Alors pourquoi, à Aurora, cette rusticité factice, qui masquait totalement tous les détails d’une Personnelle ?
Pourquoi ?
Quoi qu’il en soit, son agacement laissait peu de place aux émotions habituelles, au malaise que lui causait l’Extérieur ou cette parodie d’Extérieur. Il avança dans la direction où il se rappelait avoir vu la demi-cloison translucide.
Ce n’était pas la bonne. Il ne trouva ce qu’il voulait qu’en suivant lentement le mur, à tâtons et en se cognant contre divers éléments.
Finalement, il urina dans une illusion de petite mare qui ne semblait pas recevoir correctement le flot. Ses genoux lui apprenaient qu’il visait bien, entre les côtés de ce qu’il pensait être un urinoir, et il se dit que s’il se servait d’un mauvais réceptacle, ou s’il visait mal, ce n’était pas sa faute.
Un instant, quand il eut fini, il envisagea de retrouver le lavabo pour se passer les mains à l’eau mais y renonça. Il n’avait vraiment pas le courage d’affronter les recherches et cette fausse cascade.
Toujours à tâtons, il trouva la porte par laquelle il était entré mais il ne s’en rendit compte que lorsqu’il la toucha et qu’elle s’ouvrit. La lumière s’éteignit immédiatement et fut remplacée par celle, non illusoire, du jour.
Daneel l’attendait et, avec lui, Fastolfe et Giskard.
— Cela vous a pris près de vingt minutes, dit Fastolfe. Nous commencions à nous inquiéter.
Baley se sentit brûler de rage.
— J’ai eu des problèmes avec vos grotesques illusions, dit-il entre ses dents, tenant la bride à sa colère.
Fastolfe fit une petite moue et haussa les sourcils.
— Il y a un contact juste à côté de la porte, à l’intérieur, qui contrôle l’illusion. Il peut l’atténuer et vous permettre de voir la réalité à travers, ou même supprimer complètement l’illusion, si vous le souhaitez.

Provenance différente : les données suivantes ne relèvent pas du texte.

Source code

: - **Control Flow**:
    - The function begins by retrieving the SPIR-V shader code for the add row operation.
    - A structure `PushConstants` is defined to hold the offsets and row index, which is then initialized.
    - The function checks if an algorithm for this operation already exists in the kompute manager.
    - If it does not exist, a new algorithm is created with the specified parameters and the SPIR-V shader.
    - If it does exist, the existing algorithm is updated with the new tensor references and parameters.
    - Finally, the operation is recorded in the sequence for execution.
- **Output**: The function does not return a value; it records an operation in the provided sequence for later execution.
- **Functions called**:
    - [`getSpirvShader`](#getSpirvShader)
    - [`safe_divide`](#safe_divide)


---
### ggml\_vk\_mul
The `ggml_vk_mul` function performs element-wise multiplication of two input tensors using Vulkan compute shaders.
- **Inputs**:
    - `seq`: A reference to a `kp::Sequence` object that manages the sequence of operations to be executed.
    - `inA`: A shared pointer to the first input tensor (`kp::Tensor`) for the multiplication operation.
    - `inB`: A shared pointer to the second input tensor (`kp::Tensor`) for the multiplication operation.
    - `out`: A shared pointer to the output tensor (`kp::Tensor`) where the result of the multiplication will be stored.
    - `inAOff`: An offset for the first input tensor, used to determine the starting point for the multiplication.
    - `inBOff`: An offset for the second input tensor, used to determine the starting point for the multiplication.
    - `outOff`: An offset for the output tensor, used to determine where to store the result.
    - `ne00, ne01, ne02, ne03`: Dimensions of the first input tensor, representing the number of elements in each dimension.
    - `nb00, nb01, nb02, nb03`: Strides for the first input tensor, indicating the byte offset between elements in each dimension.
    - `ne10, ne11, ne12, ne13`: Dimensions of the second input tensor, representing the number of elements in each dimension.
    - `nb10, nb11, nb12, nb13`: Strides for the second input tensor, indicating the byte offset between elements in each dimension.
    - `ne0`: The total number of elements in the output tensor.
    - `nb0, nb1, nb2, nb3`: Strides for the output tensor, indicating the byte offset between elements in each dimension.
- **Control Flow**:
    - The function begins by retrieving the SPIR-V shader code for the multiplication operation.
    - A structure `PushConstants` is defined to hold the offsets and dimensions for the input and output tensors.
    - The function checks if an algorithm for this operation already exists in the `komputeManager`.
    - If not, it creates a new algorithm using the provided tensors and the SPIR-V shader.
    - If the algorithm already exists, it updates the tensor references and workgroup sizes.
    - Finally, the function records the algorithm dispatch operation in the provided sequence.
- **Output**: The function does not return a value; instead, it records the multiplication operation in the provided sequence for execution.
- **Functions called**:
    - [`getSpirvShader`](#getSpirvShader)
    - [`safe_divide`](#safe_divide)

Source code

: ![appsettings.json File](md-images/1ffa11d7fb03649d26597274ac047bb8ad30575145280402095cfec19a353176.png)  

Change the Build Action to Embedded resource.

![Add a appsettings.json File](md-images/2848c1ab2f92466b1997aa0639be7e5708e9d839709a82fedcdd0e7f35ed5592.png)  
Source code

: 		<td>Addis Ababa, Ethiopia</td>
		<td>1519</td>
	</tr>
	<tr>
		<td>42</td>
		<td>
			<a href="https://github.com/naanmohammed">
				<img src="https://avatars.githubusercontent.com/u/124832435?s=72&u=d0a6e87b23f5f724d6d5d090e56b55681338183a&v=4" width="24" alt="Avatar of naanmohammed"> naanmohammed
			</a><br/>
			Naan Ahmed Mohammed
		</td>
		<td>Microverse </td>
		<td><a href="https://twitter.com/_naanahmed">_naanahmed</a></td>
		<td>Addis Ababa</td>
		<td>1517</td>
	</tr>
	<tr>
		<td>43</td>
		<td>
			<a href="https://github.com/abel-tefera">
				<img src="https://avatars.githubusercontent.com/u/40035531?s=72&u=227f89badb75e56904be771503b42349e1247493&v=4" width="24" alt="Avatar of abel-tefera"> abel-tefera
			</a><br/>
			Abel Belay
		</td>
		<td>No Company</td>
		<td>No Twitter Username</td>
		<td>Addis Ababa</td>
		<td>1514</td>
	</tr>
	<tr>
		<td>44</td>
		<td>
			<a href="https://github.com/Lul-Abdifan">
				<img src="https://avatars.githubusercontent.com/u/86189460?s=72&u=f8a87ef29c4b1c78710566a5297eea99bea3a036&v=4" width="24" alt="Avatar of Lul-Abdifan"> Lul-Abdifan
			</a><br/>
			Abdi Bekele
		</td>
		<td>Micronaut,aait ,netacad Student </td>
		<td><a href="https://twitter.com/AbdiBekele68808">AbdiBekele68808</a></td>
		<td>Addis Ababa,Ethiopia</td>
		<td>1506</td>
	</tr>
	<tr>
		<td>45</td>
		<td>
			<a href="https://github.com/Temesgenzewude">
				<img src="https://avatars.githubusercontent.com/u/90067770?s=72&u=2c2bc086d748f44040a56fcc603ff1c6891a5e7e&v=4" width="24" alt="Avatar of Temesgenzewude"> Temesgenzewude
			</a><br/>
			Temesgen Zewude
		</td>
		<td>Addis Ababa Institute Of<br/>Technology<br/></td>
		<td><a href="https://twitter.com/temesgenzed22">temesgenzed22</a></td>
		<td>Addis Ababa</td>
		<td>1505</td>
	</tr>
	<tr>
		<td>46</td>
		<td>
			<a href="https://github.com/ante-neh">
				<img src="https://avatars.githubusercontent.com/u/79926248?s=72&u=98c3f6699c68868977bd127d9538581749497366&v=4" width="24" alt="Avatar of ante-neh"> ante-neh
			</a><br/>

— On ne me l’a pas dit. Est-ce que toutes vos Personnelles sont comme ça ?
— Non. A Aurora, les Personnelles possèdent généralement des systèmes d’illusions mais elles varient avec chaque individu. L’illusion d’une nature verdoyante me plaît et j’en varie les détails de temps en temps. On se lasse de tout, vous savez, au bout d’un moment. Il y a des gens qui créent des illusions érotiques, mais ce n’est pas du tout de mon goût.
« Naturellement, quand on est habitué aux Personnelles, les illusions ne posent pas de problèmes. Les pièces sont toutes standard et l’on sait où tout se trouve. Ce n’est pas plus difficile que d’aller et venir dans un lieu bien connu, dans le noir… Mais dites-moi, monsieur Baley, pourquoi n’êtes-vous pas ressorti pour demander des instructions ?
— Parce que je ne le voulais pas. Je reconnais que j’étais extrêmement irrité par ces illusions mais je les acceptais. Après tout, c’était Daneel qui m’avait conduit à la Personnelle et il ne m’avait donné aucune explication, aucun avertissement. Il m’aurait certainement tout expliqué longuement, s’il avait été libre de le faire, car il aurait sûrement prévu que je risquais de me blesser. J’ai donc été forcé de conclure que vous lui aviez donné des instructions pour qu’il ne m’avertisse pas, et comme je ne vous pensais pas vraiment capable de me jouer un mauvais tour, je devais en déduire que vous aviez un but sérieux pour agir ainsi.
— Ah ?
— Ma foi, vous m’avez demandé de venir à l’Extérieur et, quand j’ai accepté, vous m’avez immédiatement proposé de passer par la Personnelle. Par conséquent, j’ai pensé que votre dessein, en m’envoyant dans une illusion d’Extérieur, était de voir si je serais capable de le supporter ou si je ressortirais en pleine panique. Si je le supportais, alors on pouvait avoir confiance en moi pour m’emmener dans le véritable Extérieur. Eh bien, j’ai tout supporté. Je suis un peu mouillé, merci bien, mais ça sèchera vite.